Trigonometric Functions MCQs set 2 for PAF Initial Test Mathematics — 20 solved questions.
Q1. What is the amplitude of y = 2sin(x)?
Answer: 2
Explanation: The amplitude of y = asin(x) is |a|, so for y = 2sin(x), it is 2.
Q2. For y = sin(x) + cos(x), what is the maximum value?
Answer: √2
Explanation: Using the identity sin(A+B), the max value is √(1²+1²) = √2.
Q3. What is the range of y = 2 + sin(x)?
Answer: [1, 3]
Explanation: The range of sin(x) is [-1, 1], so for 2 + sin(x), it is [1, 3].
Q4. The graph of y = sin(-x) is?
Answer: Reflection of y = sin(x) about x-axis
Explanation: sin(-x) = -sin(x), which is a reflection of y = sin(x) about the x-axis.
Q5. What is the value of sin(π/4)?
Answer: 1/√2
Explanation: sin(π/4) = sin(45°), which is 1/√2.
Q6. For y = cos(2x), what is the period?
Answer: π
Explanation: The period of cos(ax) is 2π/a, so for cos(2x), it is 2π/2 = π.
Q7. The minimum value of y = cos(x) is?
Answer: -1
Explanation: The minimum value of cos(x) is -1, as it oscillates between -1 and 1.
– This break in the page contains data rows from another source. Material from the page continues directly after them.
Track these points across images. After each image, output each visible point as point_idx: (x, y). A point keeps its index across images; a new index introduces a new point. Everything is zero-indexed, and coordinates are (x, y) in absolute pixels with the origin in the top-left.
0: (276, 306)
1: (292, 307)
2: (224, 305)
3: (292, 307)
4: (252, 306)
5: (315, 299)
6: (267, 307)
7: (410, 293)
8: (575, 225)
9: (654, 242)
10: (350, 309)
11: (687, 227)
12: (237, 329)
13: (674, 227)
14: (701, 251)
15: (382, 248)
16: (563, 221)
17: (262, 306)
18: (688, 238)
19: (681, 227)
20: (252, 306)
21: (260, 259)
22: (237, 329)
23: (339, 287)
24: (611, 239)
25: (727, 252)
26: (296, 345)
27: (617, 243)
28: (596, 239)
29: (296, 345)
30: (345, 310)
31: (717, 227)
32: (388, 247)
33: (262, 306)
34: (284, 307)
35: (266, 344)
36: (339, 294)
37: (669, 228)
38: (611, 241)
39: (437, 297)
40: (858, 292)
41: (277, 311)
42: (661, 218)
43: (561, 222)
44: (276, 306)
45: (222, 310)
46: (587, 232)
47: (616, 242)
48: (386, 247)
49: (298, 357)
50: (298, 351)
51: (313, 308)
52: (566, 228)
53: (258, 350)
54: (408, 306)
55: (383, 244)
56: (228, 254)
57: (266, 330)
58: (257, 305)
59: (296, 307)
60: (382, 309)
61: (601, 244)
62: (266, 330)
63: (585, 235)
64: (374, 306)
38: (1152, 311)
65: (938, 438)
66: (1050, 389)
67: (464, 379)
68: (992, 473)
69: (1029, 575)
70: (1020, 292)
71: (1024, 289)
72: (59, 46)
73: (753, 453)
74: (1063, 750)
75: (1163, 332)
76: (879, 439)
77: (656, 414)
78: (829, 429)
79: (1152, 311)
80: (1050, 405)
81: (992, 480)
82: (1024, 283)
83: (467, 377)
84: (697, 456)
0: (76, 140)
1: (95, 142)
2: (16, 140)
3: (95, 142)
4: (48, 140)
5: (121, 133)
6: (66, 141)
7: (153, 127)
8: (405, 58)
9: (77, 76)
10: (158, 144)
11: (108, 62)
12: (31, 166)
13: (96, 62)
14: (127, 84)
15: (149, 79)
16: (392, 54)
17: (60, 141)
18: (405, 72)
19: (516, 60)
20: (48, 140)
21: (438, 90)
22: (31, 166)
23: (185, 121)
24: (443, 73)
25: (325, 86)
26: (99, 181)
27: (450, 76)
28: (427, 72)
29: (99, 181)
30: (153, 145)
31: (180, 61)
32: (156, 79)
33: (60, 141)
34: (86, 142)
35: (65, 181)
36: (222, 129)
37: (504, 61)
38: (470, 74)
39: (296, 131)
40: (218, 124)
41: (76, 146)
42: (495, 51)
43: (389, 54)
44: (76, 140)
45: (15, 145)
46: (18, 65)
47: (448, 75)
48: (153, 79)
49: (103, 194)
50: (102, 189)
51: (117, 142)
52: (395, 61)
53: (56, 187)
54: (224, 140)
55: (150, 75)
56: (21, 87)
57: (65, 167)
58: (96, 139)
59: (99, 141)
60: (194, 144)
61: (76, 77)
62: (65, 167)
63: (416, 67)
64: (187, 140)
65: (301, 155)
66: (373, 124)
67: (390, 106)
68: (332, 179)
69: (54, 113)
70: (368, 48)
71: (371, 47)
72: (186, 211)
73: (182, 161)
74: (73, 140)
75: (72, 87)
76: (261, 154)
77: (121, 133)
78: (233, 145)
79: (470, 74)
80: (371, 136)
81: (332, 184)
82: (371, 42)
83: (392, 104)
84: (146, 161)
Q8. What is the domain of y = tan(x)?
Answer: (-∞, ∞) - π/2 + kπ
Explanation: y = tan(x) is undefined when x = π/2 + kπ, so the domain excludes these points.
Q9. For y = 3cos(x), what is the amplitude?
Answer: 3
Explanation: The amplitude of y = acos(x) is |a|, so for y = 3cos(x), it is 3.
Q10. The function y = sin(x) is increasing in which interval?
Answer: [0, π/2]
Explanation: y = sin(x) is increasing in the first quadrant, [0, π/2].
Q11. What is the value of cos(0)?
Answer: 1
Explanation: cos(0) = 1, as it is the maximum value of the cosine function.
Q12. For y = sin(x)cos(x), what is the period?
Answer: π
Explanation: Using the identity sin(2x) = 2sin(x)cos(x), the period is π.
Q13. The graph of y = cos(x) + 1 is shifted?
Answer: 1 unit up
Explanation: Adding 1 to cos(x) shifts the graph 1 unit up.
Q14. For y = tan(2x), what is the period?
Answer: π/2
Explanation: The period of tan(ax) is π/a, so for tan(2x), it is π/2.
Q15. The maximum value of y = sin(x) + 2 is?
Answer: 3
Explanation: The max value of sin(x) is 1, so for sin(x) + 2, it is 3.
Q16. What is the range of y = sin(x) - 1?
Answer: [-2, 0]
Explanation: The range of sin(x) is [-1, 1], so for sin(x) - 1, it is [-2, 0].
Q17. For y = 2sin(3x), what is the period?
Answer: 2π/3
Explanation: The period of sin(ax) is 2π/a, so for sin(3x), it is 2π/3.
Q18. If sin(x) = 1/2, what is the value of x in 0 to 2π?
Answer: π/6, 5π/6
Explanation: sin(π/6) = 1/2 and sin(π - π/6) = sin(5π/6) = 1/2.
Q19. What is the amplitude of 2sin(x) + 3?
Answer: 2
Explanation: The amplitude of asin(x) + b is |a|. Here, a = 2, so amplitude = 2.
Q20. The range of y = tan(x) is?
Answer: (-∞, ∞)
Explanation: tan(x) can take any real value, so the range is all real numbers.